Fugi espavorido daquele quarto e daquela mansão. Ao atravessar a velha alameda, a tempestade lá fora rugia ainda, em todo o seu furor. De repente, irrompeu ao longo do caminho uma luz estranha e voltei-me para ver donde podia provir um clarão tão insólito, pois o enorme solar e as suas sombras eram tudo que havia atrás de mim. O clarão era o da lua cheia e cor de sangue, que ia se pondo e que agora brilhava vivamente através daquela fenda, outrora mal perceptível, a que me referi antes, partindo do telhado para a base do edifício em ziguezague. Enquanto eu a olhava, aquela fenda rapidamente se alargou... sobreveio uma violenta rajada do turbilhão... o inteiro orbe do satélite explodiu imediatamente à minha vista... meu cérebro vacilou quando vi as possantes paredes se desmoronarem... houve um longo e tumultuoso estrondar, semelhante à voz de mil torrentes... e o pântano profundo e lamacento, a meus pés, fechou-se, lúgubre e silenciosamente, sobre os destroços do “Solar de Usher”. (POE, 1981, p.98)

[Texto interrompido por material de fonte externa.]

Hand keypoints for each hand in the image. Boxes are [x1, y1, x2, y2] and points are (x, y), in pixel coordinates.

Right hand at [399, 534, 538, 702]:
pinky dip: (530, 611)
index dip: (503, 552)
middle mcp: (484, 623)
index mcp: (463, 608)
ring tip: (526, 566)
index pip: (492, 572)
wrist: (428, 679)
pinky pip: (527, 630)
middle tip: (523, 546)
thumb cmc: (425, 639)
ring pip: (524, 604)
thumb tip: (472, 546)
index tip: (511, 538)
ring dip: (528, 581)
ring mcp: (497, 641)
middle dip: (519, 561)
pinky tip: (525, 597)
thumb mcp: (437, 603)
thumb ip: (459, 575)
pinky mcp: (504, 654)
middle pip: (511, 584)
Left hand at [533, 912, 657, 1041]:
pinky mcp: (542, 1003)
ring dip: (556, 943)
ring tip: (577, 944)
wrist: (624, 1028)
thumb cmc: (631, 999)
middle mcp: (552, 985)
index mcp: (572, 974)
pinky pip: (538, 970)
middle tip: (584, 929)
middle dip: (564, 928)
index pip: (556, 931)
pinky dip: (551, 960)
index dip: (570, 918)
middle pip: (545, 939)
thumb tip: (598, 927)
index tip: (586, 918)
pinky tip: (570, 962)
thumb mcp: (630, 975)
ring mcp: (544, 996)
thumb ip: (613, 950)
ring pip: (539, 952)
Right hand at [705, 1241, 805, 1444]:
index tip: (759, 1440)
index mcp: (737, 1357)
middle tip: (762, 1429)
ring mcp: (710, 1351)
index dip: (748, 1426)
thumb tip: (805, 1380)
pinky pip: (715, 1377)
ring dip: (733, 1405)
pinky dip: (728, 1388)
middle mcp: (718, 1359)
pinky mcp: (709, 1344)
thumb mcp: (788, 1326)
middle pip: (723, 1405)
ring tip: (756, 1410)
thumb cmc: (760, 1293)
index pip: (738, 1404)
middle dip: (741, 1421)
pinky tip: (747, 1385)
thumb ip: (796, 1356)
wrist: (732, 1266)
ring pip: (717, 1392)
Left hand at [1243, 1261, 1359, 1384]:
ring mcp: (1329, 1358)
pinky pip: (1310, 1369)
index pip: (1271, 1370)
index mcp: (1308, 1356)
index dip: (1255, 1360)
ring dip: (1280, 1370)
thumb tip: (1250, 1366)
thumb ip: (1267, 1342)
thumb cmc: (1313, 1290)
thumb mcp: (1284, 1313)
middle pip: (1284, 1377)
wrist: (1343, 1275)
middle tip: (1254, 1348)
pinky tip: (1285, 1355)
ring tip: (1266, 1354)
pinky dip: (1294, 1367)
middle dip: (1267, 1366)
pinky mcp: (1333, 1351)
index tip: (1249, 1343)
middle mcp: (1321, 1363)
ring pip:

Na verdade, nesse conto, Roderick e Madeline representam a impossiblidade de separação entre mente e corpos humanos. Enquanto Roderick era o intelectual, extremamente dedicado a atividades de leitura, pintura e composição musical, Madeline pode ser associada ao físico, aos sentidos, que eram deficientes em seu irmão. Uma vez que é no momento em que Madeline reaparece que se dá a morte de ambos e a queda da mansão, pode-se dizer que, de certa forma, ela também está associada àqueles “efeitos” provocados pelo “físico” da mansão, bem como a sua solidez, que se conservou enquanto Madeline ainda estava viva e mantida na adega.